→ **THE TASK**:
From the entries below, copy every line where the string "Behavioral" appears.

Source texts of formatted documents
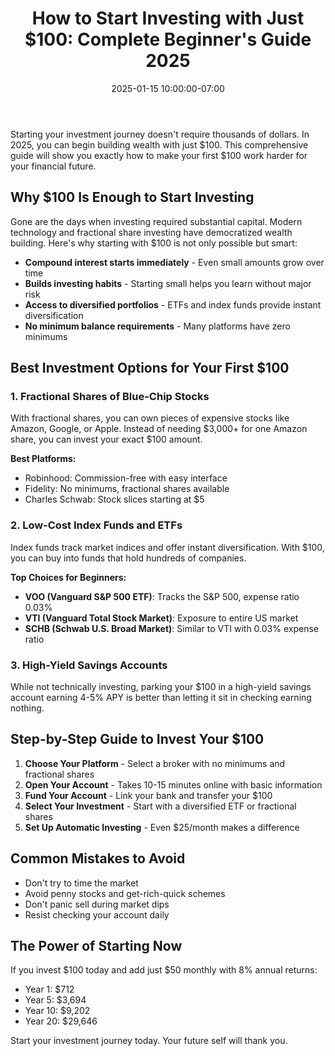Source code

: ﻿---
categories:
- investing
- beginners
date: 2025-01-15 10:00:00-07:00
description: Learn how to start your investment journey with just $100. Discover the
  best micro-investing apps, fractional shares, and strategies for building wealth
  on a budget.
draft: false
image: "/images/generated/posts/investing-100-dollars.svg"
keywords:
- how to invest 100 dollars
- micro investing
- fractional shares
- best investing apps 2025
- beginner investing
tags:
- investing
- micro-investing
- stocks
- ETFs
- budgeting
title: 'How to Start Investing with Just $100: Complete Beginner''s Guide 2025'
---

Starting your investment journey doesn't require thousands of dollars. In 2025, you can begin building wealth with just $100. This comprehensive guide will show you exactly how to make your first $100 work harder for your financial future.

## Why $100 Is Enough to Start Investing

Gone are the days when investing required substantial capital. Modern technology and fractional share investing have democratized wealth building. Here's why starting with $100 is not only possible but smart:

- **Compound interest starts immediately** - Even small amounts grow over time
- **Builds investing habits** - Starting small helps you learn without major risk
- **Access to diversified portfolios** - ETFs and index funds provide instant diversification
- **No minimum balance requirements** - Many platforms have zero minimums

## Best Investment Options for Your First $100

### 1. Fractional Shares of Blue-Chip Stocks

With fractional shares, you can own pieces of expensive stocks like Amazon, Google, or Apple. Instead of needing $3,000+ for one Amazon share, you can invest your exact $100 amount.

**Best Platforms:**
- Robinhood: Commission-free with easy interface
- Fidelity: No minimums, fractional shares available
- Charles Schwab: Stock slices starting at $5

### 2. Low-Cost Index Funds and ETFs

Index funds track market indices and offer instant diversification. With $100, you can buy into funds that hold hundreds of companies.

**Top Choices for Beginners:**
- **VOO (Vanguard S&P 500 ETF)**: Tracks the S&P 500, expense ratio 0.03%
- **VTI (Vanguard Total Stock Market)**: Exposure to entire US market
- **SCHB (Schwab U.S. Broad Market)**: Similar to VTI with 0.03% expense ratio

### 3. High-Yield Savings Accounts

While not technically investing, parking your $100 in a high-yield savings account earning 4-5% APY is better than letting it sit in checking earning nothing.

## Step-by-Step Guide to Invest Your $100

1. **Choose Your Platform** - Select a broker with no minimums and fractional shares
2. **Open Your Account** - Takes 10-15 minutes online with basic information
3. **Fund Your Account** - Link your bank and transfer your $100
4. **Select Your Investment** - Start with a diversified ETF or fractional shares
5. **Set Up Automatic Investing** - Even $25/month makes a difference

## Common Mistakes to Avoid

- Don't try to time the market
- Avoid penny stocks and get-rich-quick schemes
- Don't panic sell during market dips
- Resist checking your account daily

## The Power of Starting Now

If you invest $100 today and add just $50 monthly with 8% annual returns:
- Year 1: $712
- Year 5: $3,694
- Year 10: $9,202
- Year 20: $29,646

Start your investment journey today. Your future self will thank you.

==

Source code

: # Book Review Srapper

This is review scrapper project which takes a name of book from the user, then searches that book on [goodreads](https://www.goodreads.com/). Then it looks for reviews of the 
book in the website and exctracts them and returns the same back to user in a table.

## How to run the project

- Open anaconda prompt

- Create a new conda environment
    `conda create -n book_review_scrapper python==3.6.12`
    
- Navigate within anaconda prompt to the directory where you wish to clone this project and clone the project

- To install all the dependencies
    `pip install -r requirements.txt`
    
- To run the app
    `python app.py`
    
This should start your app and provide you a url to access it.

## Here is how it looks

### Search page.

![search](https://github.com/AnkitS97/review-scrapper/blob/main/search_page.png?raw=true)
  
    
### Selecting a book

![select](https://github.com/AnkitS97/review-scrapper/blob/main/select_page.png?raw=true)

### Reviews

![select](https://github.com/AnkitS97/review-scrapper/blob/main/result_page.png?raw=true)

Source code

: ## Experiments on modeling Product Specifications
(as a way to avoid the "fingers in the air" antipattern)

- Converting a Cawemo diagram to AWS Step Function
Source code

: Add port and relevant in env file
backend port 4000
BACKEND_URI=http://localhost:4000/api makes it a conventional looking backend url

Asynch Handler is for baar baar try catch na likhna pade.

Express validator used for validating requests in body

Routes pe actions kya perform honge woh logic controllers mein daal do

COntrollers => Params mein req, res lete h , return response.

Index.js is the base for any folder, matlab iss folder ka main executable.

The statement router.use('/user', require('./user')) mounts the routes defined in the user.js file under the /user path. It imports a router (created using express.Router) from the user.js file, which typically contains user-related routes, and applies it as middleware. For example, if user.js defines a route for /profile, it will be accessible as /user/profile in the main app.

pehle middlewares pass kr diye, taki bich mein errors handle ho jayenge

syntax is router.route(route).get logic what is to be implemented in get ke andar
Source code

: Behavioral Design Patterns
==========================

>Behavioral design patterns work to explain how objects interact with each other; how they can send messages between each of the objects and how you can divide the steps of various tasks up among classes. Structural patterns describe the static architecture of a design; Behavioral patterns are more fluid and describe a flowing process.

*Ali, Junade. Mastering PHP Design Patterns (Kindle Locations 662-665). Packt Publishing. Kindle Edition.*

--

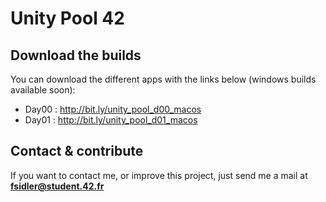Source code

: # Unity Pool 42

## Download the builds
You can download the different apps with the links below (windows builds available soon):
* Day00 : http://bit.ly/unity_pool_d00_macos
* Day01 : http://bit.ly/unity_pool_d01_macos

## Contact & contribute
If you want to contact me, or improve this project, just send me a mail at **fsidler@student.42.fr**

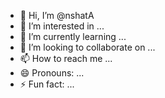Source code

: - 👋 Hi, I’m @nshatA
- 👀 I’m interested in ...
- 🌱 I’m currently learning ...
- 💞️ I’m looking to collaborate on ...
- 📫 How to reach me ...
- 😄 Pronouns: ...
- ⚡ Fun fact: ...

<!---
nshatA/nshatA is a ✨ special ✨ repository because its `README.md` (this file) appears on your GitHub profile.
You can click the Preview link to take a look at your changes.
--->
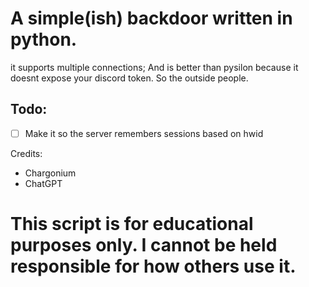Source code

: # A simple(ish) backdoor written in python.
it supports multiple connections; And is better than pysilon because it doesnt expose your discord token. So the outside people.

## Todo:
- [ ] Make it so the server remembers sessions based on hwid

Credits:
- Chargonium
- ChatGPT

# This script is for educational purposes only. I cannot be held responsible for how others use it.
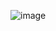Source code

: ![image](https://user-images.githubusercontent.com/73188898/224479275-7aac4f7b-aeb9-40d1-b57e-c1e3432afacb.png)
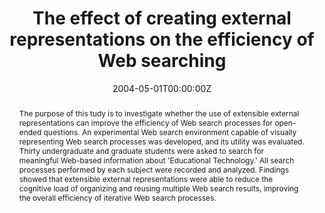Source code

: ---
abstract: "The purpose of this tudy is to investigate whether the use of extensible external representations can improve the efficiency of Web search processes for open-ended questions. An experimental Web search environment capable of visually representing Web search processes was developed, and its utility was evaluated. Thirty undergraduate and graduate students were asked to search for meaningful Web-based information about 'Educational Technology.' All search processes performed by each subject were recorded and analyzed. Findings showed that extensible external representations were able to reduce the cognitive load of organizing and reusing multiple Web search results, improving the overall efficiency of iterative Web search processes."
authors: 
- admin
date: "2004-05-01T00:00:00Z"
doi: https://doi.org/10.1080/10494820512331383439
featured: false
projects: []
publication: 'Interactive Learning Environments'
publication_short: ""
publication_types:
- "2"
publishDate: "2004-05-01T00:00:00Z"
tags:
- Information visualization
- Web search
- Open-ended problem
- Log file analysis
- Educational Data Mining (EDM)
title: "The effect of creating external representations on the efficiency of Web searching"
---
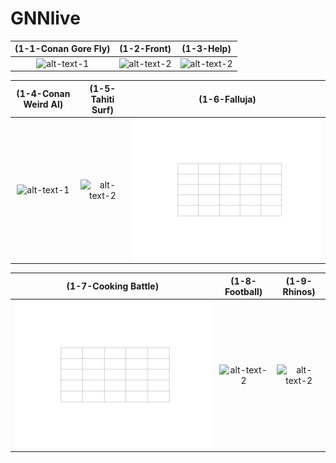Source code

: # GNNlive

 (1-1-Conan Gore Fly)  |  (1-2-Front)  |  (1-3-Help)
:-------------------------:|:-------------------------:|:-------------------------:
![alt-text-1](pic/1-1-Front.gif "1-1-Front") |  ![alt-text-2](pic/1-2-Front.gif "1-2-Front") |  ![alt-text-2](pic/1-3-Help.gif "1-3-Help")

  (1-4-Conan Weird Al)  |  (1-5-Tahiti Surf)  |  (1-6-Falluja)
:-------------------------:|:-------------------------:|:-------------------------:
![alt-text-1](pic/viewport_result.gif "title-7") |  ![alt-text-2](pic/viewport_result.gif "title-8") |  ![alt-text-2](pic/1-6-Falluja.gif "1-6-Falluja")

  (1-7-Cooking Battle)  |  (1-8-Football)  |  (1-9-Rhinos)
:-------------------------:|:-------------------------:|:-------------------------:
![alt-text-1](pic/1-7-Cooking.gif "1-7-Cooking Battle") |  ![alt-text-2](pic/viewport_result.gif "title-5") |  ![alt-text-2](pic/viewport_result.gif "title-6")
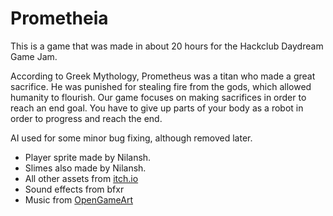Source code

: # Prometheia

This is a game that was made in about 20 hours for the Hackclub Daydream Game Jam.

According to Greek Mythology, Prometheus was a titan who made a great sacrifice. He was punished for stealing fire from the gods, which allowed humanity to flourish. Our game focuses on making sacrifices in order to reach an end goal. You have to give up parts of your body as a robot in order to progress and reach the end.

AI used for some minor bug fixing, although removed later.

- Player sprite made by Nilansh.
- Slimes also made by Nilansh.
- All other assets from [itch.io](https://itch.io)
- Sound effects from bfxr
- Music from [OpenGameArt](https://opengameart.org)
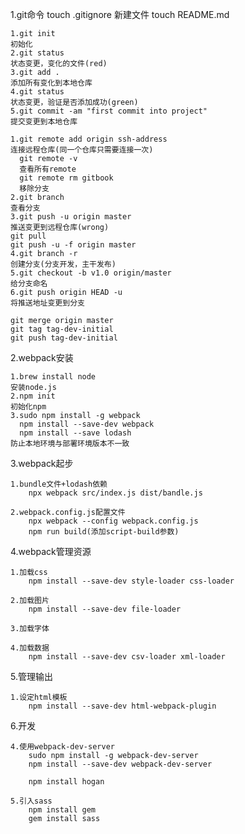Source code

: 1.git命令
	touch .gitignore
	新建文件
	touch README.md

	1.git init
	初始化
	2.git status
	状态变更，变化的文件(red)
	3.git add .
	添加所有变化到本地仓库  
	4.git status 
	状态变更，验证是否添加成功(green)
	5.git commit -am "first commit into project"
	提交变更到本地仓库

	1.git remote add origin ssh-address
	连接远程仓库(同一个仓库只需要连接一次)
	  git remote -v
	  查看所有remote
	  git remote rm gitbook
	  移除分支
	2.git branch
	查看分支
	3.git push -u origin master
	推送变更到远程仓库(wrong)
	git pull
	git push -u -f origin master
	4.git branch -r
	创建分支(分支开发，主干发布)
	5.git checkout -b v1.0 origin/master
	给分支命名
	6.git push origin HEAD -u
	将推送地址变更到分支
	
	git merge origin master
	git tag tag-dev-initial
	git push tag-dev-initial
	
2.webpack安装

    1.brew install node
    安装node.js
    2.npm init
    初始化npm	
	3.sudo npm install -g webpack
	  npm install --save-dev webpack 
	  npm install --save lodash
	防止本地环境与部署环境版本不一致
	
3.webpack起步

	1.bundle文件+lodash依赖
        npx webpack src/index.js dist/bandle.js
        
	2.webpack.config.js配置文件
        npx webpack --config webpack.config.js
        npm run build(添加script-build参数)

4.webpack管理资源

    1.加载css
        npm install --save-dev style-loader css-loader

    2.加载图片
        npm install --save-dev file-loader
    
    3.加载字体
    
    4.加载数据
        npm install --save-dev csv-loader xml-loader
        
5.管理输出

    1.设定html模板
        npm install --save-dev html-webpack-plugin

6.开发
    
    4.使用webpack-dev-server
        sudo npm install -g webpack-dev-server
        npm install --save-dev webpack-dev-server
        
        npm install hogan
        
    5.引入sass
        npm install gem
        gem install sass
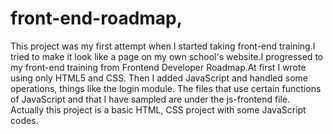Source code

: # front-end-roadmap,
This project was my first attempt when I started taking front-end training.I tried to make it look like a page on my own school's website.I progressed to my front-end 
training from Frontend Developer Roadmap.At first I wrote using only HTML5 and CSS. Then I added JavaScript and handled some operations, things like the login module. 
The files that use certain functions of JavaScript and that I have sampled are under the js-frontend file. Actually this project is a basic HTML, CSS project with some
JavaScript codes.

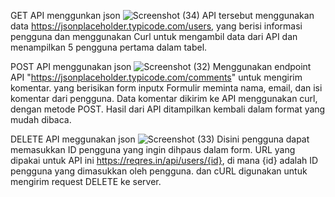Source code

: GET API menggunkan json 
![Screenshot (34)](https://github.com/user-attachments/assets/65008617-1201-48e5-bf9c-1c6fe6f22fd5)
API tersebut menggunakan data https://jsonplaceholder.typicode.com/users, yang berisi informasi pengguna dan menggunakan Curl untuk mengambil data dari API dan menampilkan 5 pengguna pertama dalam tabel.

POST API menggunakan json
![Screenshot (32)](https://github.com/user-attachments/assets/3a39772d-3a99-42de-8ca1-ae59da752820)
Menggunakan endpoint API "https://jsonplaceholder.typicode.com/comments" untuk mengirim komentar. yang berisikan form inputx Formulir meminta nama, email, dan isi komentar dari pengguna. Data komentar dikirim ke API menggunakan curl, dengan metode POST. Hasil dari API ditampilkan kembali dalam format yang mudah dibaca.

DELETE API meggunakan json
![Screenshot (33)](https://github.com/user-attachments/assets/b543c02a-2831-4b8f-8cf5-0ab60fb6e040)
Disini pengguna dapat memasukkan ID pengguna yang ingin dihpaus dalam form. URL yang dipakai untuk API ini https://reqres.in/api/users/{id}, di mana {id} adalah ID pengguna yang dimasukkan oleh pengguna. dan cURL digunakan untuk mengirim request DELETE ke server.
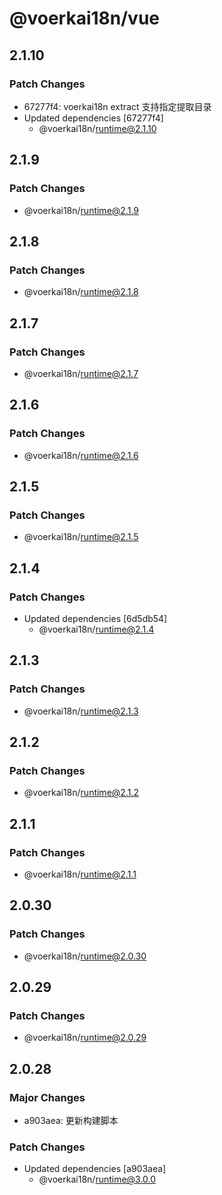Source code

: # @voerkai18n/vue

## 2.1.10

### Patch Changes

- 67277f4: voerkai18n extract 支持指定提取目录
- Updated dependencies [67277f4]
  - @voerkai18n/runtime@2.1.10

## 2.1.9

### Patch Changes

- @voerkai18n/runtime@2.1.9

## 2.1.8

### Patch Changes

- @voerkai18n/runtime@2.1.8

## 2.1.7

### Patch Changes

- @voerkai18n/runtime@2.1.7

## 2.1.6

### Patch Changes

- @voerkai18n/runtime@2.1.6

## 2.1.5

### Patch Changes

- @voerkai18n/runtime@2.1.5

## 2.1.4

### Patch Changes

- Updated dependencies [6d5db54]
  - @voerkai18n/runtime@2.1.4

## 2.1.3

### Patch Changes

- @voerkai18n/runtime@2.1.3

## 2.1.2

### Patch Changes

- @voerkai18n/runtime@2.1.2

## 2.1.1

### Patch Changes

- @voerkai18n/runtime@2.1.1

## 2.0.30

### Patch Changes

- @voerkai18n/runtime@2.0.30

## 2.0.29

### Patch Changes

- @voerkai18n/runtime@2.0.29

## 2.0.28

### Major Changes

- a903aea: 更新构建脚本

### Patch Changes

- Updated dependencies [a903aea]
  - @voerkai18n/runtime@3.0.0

→ **RESULT BELOW**:
: Behavioral Design Patterns
>Behavioral design patterns work to explain how objects interact with each other; how they can send messages between each of the objects and how you can divide the steps of various tasks up among classes. Structural patterns describe the static architecture of a design; Behavioral patterns are more fluid and describe a flowing process.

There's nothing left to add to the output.